In any case, Bing Sheng does serve up some pretty tasty food, so I couldn’t complain too much. The very first dish we got was one of goose intestine in black bean sauce, which was spectacular. Other special mentions included a dish of char siew done two ways – one more traditionally roasted and the other deep fried. The deep fried version used unimaginably fatty cubes of pork, and was done such that each cube exploded upon contact into a mouthful of pork fat flooding the tongue. Let’s get this straight, this was sinful as hell. But god damn was it ever worth it.

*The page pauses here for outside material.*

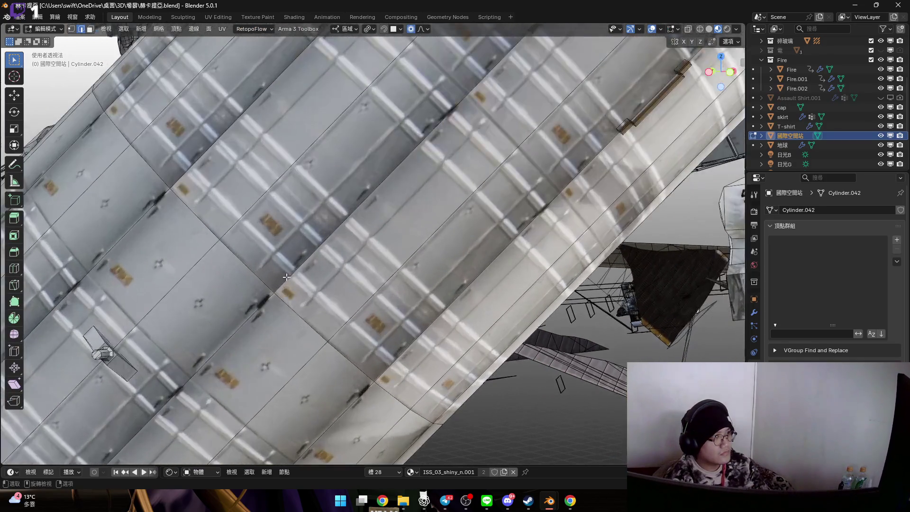
middle_click_drag(281, 266, 285, 269)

My favourite dish of the meal, however, came as a bit of a surprise. We had ordered a random tofu dish (the requisite vegetable protein) just by looking at the pictures on the menu and pointing, and it turned out to be pieces of tofu fried first to give the skin texture, then braised in superior stock together with wild mushrooms and wantons. For some reason they called this 水鬼重豆腐, which literally translates into “tofu as heavy as water ghosts”. I think the rationale was that the pieces of tofu in stock looked like corpses floating in water. I don’t know what marketing genius came up with that idea. The tofu I suppose was smooth enough and had good flavour, but the real winner here was the stock, which was bursting with umami yet light enough to slurp by the bowlful.

When you travel to an unfamiliar place and you don’t have the time to do the hard yards and research your meals beforehand, stumbling as we did upon Bing Sheng was a godsend. Not everything was great there, of course – a dish of watercress fell way short of expectations – but as a whole it had been very, very good indeed. I just can’t imagine that place at full capacity. What chaos that must be!